Welcome to HighTail Farms, LLC! We're a small farm located in Greensboro, North Carolina. We are dedicated to providing people with ethically raised and humanely processed pastured poultry and sheep, fresh eggs, and raw meat for pet food. We are currently not producing any products for sale.

Please follow the links in the top bar for more information on our products and their availability. Continue reading below for our blog where we detail the adventures of raisin' animals and whatnot.

Tuesday, May 14, 2013

How (not) to Administer Copper Wire Particles to your Goats

  Last weekend we went to a Small Ruminant Field day at one of the local universities. In addition to learning how to do fecals, getting our FAMACHA certification, and connecting with a lot of other local people who raise sheep and goats, we learned about using copper wire particles as part of a worming regimen for goats and sheep. 

  Our area is very copper deficient, so supplementing the goats with copper is essential to their health. Recent studies have shown that dosing both sheep and goats with copper can reduce their worm load by 30-90%, and since our area IS copper deficient, proper dosing should not cause a toxicity problem with sheep. 

  With all this in mind, we headed over to Jeffers Livestock to order the copper. They sell a pre-measured dosage for goats, but it is way cheaper to buy the cow product and weigh it down to a goat dosage. 

  The first step was to measure out the proper dosage -

2g for young or mini goats
4g for adults

(the dosage is halved for sheep).

  Big Onion actually had to go to a 'head shop' to find find a scale capable of measuring tenths of grams. I'm not sure they believed his assurances that he would be using it to measure goat medicine!

  We learned of two methods of administering the copper. One was to put it in gelatin capsule and pill the animals. The other was to hide it inside marshmallows that the goats will (supposedly) eat very happily.

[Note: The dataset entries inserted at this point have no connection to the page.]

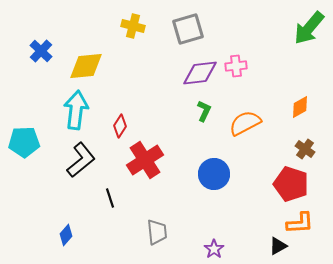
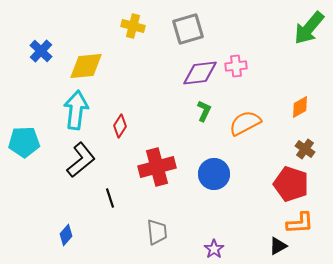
red cross: moved 12 px right, 7 px down; rotated 18 degrees clockwise
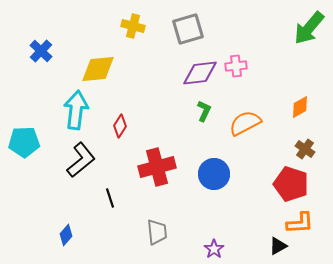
yellow diamond: moved 12 px right, 3 px down
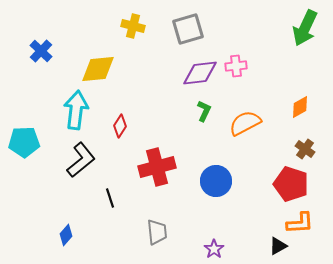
green arrow: moved 4 px left; rotated 15 degrees counterclockwise
blue circle: moved 2 px right, 7 px down
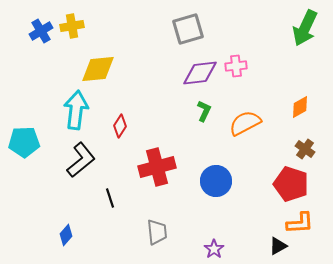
yellow cross: moved 61 px left; rotated 25 degrees counterclockwise
blue cross: moved 20 px up; rotated 15 degrees clockwise
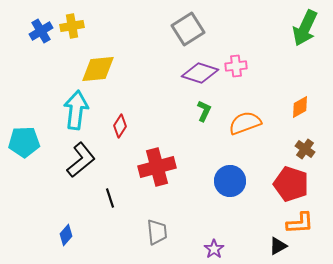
gray square: rotated 16 degrees counterclockwise
purple diamond: rotated 24 degrees clockwise
orange semicircle: rotated 8 degrees clockwise
blue circle: moved 14 px right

  I went to work, cutting the top 1/4 off of each marshmallow, hollowing the center, filling it with copper particles, then re-sticking the top portion over the whole mess until I had enough for each of the goats.

The taste test. 

None of the goats showed any interest in eating the marshmallows on their own. Not a single one. 

Well, I certainly wasn't going to waste the copper so plan B was to straddle their heads, just cram the sticky messes into their mouths, and hope at least some of the copper made into them.

Marshmallow mustache. 

Yep, it's still in there. 

  Little Eve was just a mess. Her tiny, pointy horns were digging into my legs, and she was too busy kicking around and spitting sticky white blobs all over the place to get any down.

I got covered in the stuff. 

  I should take a moment to thank my mother (in the background of this picture) for spending her Mother's Day eve helping us on the farm for the day. She was a great goat wrangler!

  Eve take two. She and I both ended up covered in goop.

  The general rule around here is that we don't use horns as handles. It leads to the goat thinking using their horns is an appropriate way to interact with humans...which it is not at all. That said, every once in a while, they sure do come in handy. This is Josie doing her best impression of a chipmunk. 

  Thea is the only one that I suspect will need a redose. She duped me by acting like she'd swallowed the whole mess only to walk away and spit everything out all over the ground.  Oddly enough, the easiest to dose was Rocky, our buck. I had saved him for last thinking I was in for a rodeo ride. Instead he chewed up the whole thing and swallowed it down in one gulp.

After that whole sticky, messy fiasco, we got smart and dosed all the bottle lambs their 1g of copper by putting it in capsules and using a pet piller to pop them right down their throats. Worked like a charm, and we'll be doing the rest of the flock as soon as we get more capsules.